Segundo Renato Guerreiro, presidente da Teleconnsult, e primeiro presidente da Agência Nacional de Telecomunicações (Anatel), o modelo de telecomunicações previa que em 2005 as empresas já teriam saúde financeira para se lançar no mercado internacional. As crises enfrentadas pelo País, e a redução da renda da população, frustraram esses planos. ''Para que este passo seja dado, é necessário repensar tudo, é necessário que se mobilizem o governo, as empresas e o órgão regulador'', afirmou.
O estudo comparou o mercado brasileiro de telefonia fixa, nos anos de 2000 a 2002, com o de dois grupos de países: de mercados emergentes e de mercados maduros. As cinco concessionárias locais brasileiras - Telefônica, Telemar, Brasil Telecom, CTBC e Sercomtel - foram consideradas como uma só empresa, para efeitos do estudo. Entre os emergentes foram considerados África do Sul, Argentina, México e Venezuela. Nos mercados maduros, foram estudados Austrália, Alemanha, Canadá, Coréia, Espanha, França, Itália, Portugal e Reino Unido.
A elevada carga tributária brasileira aumenta em até 60% o custo das ligações para os consumidores, e acaba reduzindo o efeito das baixas tarifas. Quando a cesta de tarifas de 2002 é calculada sem impostos, fica em US$ 8,24, maior apenas que as da Argentina e da Coréia (US$ 8,08). Nos demais países emergentes, as cestas foram de US$ 9,61 na Venezuela, US$ 14,21 na África do Sul e US$ 19,04 no México. Entre os demais ''países maduros'' do estudo, excluída a Coréia, as cestas variaram de US$ 12,44% (Canadá) a US$ 25,85 (Reino Unido).

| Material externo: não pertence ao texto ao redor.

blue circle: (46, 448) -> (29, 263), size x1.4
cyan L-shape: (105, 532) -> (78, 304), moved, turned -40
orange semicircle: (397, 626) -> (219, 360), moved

Quando incluídos os impostos, a cesta brasileira subiu cerca de US$ 5, indo de US$ 8,24 para US$ 13,43. No cálculo da cesta foram computados assinatura básica, habilitação e minutos de chamadas locais em horários de pico.
O ambiente econômico brasileiro, segundo as operadoras, faz com que a margem operacional das empresas seja de apenas 10,01%, em média, enquanto nos demais países emergentes ela chega a 21,87%.